Quebec corruption inquiry readies for star witness
As Quebec's corruption inquiry gets underway again following the summer break, it's getting ready for testimony from one of the highest-profile mafia experts of the last two decades.
CBC's French-language news service reported last week that Joseph Pistone, the former FBI agent who infiltrated the New York Mafia under the pseudonym Donnie Brasco, will soon take the stand at the Charbonneau Commission.
The Montreal hearings, which are delving into criminal corruption in the province's construction industry and its ties to organized crime and political parties, have been on pause for three months.
They left off with five days of testimony from headline-grabbing witness Jacques Duchesneau, the onetime head of the Quebec's anti-collusion squad who now has a seat in the national assembly following the recent general election.
And they'll up the ante this week or next if, as expected, Pistone testifies.
The retired FBI agent infiltrated New York's Bonnano crime family between 1976 and 1981, then spent the following years testifying in several trials that led to more than 200 convictions. He had close access to high-level mafia figures; when he got out and his identity was revealed, the major New York crime families put a $500,000 bounty on his head.
While Pistone's firsthand knowledge of the criminal underworld is dated and stems from the United States, it will still have some relevance to Quebec.
Pistone came across Montreal's big mafia family, the Rizzutos, during his time undercover. He writes about Nicolo Rizzuto, the patriarch of the Montreal mob who was assassinated in his own home in 2010, several times in his books.
And the Hollywood film about Pistone's work, Donnie Brasco, portrays the 1981 murder of three rebellious Bonnano family capos — a crime that Nicolo's son Vito, the reputed kingpin of the Montreal mob, had a role in and for which he has spent the last five years in a Colorado prison.

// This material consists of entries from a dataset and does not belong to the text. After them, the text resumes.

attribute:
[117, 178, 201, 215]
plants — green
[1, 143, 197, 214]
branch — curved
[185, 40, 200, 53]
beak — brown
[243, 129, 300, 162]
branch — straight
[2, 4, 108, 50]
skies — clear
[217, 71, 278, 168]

U.S. authorities consider the Rizzutos a Canadian branch of the Bonnano family, but Canadian law enforcers know the clan as gangsters whose power and reach once rivalled any of the big families of New York.
Whatever the exact hierarchy, Pistone will be able to describe mafia methods as the Charbonneau Commission investigates links between criminal organizations and construction companies. In his previous testimony in the U.S., he recounted how the Cosa Nostra's dons started branching out in the 1980s into more and more legitimate lines of business.

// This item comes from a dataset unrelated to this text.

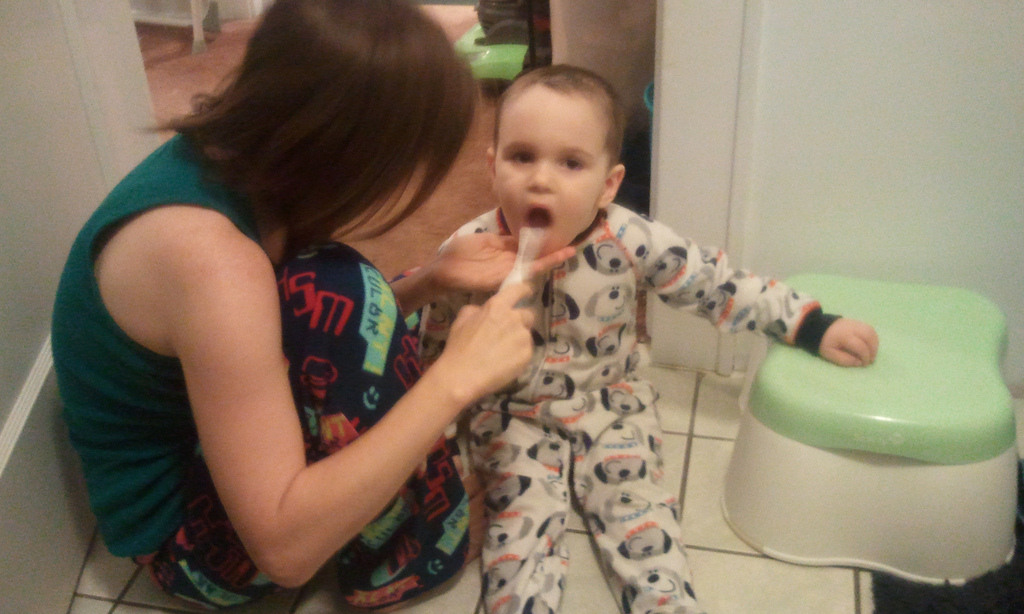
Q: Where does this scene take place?
A: In a bathroom.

None of that will emerge Monday, however. The day is set aside for Superior Court Judge France Charbonneau, who's presiding over the hearings, to deal with procedural matters. Those will likely include setting rules to protect Pistone's identity during his eventual testimony, since he still lives in a cloak of secrecy.

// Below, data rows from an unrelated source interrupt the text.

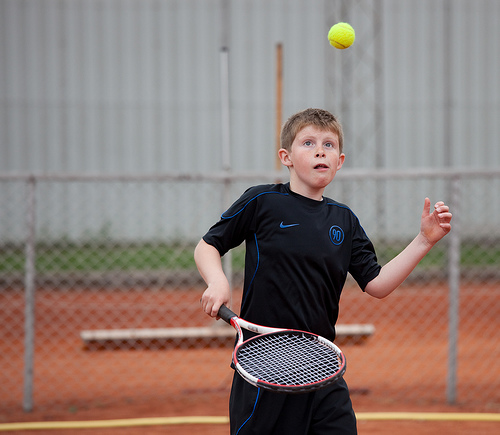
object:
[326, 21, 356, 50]
ball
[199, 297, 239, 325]
tape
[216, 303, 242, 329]
handle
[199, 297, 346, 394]
racket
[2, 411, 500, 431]
line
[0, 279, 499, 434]
ground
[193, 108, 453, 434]
boy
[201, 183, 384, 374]
shirt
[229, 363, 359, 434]
shorts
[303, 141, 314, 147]
eyes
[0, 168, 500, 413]
fence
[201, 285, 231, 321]
hand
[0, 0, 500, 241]
building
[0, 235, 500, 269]
grass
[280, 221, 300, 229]
logo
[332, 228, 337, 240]
number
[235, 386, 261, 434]
stripe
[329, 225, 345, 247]
circle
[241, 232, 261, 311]
stripe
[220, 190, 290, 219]
stripe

Charbonneau and her co-commissioners will also hear from a mafia expert from Italy in the weeks to come. According to a report in the Journal de Montréal, the commission's lawyers have also solicited testimony from Raynald Desjardins, a former accomplice of Rizzuto who police accuse of being a principal figure in the city's world of organized crime. Desjardins is currently in jail, arrested last December on a first-degree murder charge.